#### PROVIDED MATERIAL ####

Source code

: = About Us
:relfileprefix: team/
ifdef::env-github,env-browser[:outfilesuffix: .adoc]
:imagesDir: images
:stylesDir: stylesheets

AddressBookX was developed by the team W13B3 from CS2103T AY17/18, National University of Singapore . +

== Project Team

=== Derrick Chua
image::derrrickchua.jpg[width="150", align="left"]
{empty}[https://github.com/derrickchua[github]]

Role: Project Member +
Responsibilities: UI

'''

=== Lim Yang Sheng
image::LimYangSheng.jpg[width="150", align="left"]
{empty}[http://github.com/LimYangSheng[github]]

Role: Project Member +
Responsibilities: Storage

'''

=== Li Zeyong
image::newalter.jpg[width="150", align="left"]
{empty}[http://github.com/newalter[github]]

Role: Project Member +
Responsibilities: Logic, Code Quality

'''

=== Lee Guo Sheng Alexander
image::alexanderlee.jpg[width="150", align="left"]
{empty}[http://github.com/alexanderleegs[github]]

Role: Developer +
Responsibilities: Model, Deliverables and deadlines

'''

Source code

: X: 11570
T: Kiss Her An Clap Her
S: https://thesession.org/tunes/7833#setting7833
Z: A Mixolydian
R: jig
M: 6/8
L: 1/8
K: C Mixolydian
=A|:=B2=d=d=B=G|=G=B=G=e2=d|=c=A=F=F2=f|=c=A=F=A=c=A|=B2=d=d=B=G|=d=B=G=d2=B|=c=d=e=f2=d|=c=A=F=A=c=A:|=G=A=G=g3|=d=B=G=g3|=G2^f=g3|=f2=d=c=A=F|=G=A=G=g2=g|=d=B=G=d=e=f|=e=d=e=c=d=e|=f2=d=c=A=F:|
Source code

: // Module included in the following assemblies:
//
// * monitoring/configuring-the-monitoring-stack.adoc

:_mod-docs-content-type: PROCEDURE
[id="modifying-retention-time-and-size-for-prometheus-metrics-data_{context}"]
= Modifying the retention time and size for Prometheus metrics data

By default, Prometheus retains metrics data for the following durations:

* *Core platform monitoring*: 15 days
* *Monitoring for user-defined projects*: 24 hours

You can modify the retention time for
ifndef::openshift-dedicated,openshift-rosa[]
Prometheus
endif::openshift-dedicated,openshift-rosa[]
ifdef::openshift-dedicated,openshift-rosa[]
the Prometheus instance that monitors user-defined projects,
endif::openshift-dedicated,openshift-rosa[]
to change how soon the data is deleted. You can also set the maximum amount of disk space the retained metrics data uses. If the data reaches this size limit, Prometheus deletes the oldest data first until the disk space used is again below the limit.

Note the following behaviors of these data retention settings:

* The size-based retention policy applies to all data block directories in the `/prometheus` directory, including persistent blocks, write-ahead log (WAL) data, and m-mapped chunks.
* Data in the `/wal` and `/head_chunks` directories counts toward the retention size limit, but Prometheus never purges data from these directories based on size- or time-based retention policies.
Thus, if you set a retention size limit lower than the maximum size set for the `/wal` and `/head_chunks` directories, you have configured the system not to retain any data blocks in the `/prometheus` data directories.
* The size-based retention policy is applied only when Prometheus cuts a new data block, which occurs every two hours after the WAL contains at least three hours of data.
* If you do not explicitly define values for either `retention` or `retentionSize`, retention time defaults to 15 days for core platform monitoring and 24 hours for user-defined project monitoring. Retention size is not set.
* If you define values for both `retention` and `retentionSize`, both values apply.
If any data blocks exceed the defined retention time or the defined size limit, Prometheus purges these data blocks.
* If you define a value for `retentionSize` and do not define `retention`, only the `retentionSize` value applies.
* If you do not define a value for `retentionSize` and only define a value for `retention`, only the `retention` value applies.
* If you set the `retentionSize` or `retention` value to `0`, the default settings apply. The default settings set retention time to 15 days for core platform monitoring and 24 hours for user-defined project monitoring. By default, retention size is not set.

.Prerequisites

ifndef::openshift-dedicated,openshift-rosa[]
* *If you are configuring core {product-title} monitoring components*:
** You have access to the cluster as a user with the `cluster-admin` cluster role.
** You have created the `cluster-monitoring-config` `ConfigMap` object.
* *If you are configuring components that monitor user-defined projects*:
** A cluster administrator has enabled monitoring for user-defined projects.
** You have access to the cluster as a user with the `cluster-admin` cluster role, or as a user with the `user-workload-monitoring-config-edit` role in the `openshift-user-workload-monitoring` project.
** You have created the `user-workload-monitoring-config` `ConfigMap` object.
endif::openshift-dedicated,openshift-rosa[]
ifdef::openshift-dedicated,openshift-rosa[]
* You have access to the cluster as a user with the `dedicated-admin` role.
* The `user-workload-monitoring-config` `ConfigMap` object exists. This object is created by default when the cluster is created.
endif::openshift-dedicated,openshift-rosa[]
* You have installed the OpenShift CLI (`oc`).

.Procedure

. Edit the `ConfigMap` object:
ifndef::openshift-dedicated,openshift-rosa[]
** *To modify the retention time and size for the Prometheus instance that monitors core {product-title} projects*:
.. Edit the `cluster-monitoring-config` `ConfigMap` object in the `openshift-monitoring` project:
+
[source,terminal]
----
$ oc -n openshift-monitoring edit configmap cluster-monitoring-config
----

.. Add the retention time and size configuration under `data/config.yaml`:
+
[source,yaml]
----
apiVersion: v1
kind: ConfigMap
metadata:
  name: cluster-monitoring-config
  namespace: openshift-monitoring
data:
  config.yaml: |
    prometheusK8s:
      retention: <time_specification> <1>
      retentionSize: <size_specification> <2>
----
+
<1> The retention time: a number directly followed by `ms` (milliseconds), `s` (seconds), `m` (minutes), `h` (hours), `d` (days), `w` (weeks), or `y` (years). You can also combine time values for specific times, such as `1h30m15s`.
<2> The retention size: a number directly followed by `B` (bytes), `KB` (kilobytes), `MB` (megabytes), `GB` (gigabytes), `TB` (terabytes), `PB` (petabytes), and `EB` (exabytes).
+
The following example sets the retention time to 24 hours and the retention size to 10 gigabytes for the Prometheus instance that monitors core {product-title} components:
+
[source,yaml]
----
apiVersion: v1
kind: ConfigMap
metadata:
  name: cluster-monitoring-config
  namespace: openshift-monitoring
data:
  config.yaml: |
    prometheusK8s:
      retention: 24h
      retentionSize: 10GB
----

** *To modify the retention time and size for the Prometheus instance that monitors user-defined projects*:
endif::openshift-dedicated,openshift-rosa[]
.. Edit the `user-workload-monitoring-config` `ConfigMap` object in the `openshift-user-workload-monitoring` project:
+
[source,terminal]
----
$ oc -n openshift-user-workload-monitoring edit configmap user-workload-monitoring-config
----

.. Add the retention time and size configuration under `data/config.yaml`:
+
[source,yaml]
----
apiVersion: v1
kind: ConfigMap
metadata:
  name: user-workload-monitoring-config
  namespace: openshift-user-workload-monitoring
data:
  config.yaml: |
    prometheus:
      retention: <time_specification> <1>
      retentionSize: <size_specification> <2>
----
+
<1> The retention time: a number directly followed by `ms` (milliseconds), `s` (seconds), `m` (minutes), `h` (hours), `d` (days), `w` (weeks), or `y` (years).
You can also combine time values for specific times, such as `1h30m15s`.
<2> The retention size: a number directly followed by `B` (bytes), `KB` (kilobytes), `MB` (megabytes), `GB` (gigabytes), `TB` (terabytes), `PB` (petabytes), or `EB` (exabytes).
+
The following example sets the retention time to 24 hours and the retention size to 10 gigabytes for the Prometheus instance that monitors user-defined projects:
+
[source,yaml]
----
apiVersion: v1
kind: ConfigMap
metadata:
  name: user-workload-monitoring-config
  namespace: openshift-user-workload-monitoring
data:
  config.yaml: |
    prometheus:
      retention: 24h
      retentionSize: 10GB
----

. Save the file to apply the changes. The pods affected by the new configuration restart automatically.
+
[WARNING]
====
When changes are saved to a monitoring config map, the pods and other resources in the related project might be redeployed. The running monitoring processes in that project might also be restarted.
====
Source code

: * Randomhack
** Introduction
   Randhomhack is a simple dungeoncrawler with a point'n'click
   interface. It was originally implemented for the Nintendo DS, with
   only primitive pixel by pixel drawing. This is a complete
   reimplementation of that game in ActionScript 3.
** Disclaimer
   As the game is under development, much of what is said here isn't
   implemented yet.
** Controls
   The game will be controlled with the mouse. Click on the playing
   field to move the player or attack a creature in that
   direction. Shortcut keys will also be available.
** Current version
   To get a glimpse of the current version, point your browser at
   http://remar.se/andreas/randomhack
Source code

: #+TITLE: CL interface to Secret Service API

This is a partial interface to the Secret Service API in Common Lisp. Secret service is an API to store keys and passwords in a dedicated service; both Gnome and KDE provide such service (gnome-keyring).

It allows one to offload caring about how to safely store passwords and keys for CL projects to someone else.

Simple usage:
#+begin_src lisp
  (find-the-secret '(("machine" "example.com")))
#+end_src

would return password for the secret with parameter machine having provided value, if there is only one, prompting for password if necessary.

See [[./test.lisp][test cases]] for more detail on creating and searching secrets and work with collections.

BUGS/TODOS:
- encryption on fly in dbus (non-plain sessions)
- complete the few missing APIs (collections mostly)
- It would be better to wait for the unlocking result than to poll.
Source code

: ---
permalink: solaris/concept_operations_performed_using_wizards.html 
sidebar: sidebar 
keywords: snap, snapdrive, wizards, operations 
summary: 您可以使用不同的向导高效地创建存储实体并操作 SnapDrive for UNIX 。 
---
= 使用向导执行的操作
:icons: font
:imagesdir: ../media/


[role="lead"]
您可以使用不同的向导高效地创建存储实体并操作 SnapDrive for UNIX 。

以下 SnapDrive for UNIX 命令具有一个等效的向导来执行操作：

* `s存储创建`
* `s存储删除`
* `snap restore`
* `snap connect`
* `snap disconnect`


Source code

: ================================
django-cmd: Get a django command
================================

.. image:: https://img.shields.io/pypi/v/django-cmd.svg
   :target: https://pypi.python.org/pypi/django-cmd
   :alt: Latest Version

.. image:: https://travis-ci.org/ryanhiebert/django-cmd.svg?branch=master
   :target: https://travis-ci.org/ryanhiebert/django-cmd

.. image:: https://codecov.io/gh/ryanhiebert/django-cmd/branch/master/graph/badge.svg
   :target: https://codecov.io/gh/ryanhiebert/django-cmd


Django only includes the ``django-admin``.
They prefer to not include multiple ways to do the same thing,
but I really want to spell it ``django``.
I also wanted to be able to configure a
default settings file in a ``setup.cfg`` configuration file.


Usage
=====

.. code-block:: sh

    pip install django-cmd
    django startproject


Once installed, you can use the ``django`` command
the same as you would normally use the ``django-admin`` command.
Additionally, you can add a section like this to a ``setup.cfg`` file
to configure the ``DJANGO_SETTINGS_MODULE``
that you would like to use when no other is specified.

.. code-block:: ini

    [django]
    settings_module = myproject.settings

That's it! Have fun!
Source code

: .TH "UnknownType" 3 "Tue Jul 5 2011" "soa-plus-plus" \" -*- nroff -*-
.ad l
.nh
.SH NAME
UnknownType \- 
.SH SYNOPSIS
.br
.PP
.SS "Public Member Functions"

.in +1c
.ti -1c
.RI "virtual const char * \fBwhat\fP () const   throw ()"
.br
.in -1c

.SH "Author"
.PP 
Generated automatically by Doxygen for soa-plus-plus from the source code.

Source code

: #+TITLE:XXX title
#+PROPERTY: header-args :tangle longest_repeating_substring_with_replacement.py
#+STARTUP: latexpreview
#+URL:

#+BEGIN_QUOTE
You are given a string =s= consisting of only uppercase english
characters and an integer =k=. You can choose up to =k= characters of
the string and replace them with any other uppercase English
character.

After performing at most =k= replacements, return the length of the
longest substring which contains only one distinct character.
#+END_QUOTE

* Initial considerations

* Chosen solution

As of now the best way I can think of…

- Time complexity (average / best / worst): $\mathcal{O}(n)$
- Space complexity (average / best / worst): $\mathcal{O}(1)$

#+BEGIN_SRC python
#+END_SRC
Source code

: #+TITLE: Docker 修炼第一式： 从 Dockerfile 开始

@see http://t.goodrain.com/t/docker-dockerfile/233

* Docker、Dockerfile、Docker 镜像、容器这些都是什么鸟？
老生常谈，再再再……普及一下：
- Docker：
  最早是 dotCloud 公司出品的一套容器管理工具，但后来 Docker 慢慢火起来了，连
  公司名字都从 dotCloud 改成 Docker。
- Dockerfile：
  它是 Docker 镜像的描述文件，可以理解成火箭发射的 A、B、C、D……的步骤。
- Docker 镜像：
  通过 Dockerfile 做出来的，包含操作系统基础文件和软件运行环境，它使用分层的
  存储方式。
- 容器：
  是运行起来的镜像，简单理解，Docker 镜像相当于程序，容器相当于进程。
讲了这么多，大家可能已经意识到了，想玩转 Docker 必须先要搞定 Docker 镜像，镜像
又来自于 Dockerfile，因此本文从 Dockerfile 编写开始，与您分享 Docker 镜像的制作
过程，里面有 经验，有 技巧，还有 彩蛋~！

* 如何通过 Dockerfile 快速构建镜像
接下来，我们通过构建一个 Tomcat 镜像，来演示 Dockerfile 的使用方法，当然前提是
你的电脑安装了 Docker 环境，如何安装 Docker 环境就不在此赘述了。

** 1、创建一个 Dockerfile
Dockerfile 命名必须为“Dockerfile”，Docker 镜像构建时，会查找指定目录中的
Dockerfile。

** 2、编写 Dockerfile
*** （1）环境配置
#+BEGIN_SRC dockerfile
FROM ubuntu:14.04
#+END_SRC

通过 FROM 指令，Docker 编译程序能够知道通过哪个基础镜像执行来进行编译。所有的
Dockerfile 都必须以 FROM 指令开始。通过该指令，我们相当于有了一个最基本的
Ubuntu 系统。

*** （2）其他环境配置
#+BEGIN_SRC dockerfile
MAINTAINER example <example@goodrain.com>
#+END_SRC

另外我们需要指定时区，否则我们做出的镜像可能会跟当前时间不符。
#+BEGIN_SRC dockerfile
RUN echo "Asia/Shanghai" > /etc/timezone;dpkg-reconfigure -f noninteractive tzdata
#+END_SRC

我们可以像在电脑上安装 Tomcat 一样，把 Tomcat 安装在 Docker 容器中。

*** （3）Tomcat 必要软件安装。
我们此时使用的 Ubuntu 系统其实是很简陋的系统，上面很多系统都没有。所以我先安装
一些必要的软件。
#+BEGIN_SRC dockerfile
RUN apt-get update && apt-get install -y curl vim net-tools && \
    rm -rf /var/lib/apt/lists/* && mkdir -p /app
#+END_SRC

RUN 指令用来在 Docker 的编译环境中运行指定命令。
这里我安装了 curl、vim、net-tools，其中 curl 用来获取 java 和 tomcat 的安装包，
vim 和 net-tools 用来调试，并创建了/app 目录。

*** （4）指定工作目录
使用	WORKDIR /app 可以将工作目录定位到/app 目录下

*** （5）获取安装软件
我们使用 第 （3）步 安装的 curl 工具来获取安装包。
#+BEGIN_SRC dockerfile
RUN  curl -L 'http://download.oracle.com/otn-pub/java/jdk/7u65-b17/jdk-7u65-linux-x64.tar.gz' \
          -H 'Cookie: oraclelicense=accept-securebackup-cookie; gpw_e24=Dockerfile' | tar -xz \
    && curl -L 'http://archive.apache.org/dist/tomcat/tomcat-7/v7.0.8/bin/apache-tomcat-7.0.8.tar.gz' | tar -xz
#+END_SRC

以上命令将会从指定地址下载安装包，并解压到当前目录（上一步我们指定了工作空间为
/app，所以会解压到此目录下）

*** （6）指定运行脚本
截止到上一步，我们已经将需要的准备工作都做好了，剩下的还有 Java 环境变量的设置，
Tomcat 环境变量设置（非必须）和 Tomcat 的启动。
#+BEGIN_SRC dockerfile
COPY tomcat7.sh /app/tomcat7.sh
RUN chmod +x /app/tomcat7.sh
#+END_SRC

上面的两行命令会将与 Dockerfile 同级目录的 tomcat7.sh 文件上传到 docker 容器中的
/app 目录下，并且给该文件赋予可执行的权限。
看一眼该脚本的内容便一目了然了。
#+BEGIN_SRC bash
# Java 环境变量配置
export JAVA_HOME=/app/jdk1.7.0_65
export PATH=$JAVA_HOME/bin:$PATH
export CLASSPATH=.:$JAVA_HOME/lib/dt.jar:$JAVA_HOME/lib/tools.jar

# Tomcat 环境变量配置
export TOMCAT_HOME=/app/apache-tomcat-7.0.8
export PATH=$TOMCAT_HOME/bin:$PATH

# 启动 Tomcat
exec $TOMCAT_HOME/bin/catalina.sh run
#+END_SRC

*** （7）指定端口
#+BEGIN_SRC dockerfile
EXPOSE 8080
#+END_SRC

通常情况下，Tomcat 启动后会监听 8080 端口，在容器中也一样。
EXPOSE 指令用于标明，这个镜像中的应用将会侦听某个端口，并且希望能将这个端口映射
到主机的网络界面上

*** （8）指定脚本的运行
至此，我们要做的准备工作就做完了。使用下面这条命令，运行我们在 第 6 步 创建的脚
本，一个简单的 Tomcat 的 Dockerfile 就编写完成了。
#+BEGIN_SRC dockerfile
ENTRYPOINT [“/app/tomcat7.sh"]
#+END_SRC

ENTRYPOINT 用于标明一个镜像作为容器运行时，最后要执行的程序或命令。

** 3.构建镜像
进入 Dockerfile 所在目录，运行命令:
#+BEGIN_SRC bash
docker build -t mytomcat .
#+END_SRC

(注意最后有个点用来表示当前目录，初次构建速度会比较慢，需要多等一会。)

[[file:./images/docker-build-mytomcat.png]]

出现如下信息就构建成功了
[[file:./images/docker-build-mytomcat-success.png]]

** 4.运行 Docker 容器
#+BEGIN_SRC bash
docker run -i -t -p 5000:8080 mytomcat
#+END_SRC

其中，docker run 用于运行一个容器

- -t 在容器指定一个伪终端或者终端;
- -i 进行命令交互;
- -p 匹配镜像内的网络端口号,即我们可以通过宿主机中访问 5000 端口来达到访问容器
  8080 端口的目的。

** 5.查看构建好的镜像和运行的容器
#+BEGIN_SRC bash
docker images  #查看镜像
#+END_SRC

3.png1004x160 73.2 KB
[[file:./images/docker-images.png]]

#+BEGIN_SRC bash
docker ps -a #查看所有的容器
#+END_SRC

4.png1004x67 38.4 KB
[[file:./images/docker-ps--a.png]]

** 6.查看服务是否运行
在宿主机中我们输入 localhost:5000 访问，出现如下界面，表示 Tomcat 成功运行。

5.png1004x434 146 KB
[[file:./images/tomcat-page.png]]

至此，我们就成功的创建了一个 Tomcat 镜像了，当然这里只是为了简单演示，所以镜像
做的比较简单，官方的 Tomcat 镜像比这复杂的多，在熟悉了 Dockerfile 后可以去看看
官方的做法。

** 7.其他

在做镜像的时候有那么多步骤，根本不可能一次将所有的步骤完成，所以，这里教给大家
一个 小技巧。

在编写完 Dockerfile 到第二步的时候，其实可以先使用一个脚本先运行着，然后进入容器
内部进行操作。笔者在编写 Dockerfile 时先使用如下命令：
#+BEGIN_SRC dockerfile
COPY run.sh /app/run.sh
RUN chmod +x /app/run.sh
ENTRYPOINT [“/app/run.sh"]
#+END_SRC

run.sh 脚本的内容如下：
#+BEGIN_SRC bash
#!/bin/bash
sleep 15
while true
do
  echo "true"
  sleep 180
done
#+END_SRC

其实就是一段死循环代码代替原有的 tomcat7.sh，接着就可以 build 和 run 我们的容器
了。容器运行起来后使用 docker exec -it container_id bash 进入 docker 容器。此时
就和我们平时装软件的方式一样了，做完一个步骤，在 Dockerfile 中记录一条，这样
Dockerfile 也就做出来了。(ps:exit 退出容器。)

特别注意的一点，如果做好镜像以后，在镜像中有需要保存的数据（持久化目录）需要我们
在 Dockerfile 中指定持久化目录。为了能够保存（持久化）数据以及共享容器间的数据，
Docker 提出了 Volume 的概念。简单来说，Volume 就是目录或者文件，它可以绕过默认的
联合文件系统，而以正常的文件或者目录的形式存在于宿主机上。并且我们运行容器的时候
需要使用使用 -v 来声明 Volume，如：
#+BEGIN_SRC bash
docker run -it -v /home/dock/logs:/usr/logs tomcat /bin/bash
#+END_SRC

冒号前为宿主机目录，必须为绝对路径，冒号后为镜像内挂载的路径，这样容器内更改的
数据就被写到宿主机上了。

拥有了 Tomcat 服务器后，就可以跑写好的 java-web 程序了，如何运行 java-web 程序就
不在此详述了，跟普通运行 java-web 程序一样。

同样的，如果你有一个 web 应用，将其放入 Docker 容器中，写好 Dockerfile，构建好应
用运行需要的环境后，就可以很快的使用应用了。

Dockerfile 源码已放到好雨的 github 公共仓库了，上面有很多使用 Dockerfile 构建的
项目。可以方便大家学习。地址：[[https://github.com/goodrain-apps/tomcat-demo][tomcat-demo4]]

####

For this exercise, repeat exactly the lines of the data above from the one with "Additionally, you can" down to the one with "You are given", both end lines included.

Additionally, you can add a section like this to a ``setup.cfg`` file
to configure the ``DJANGO_SETTINGS_MODULE``
that you would like to use when no other is specified.

.. code-block:: ini

    [django]
    settings_module = myproject.settings

That's it! Have fun!
Source code

: .TH "UnknownType" 3 "Tue Jul 5 2011" "soa-plus-plus" \" -*- nroff -*-
.ad l
.nh
.SH NAME
UnknownType \- 
.SH SYNOPSIS
.br
.PP
.SS "Public Member Functions"

.in +1c
.ti -1c
.RI "virtual const char * \fBwhat\fP () const   throw ()"
.br
.in -1c

.SH "Author"
.PP 
Generated automatically by Doxygen for soa-plus-plus from the source code.

Source code

: #+TITLE:XXX title
#+PROPERTY: header-args :tangle longest_repeating_substring_with_replacement.py
#+STARTUP: latexpreview
#+URL:

#+BEGIN_QUOTE
You are given a string =s= consisting of only uppercase english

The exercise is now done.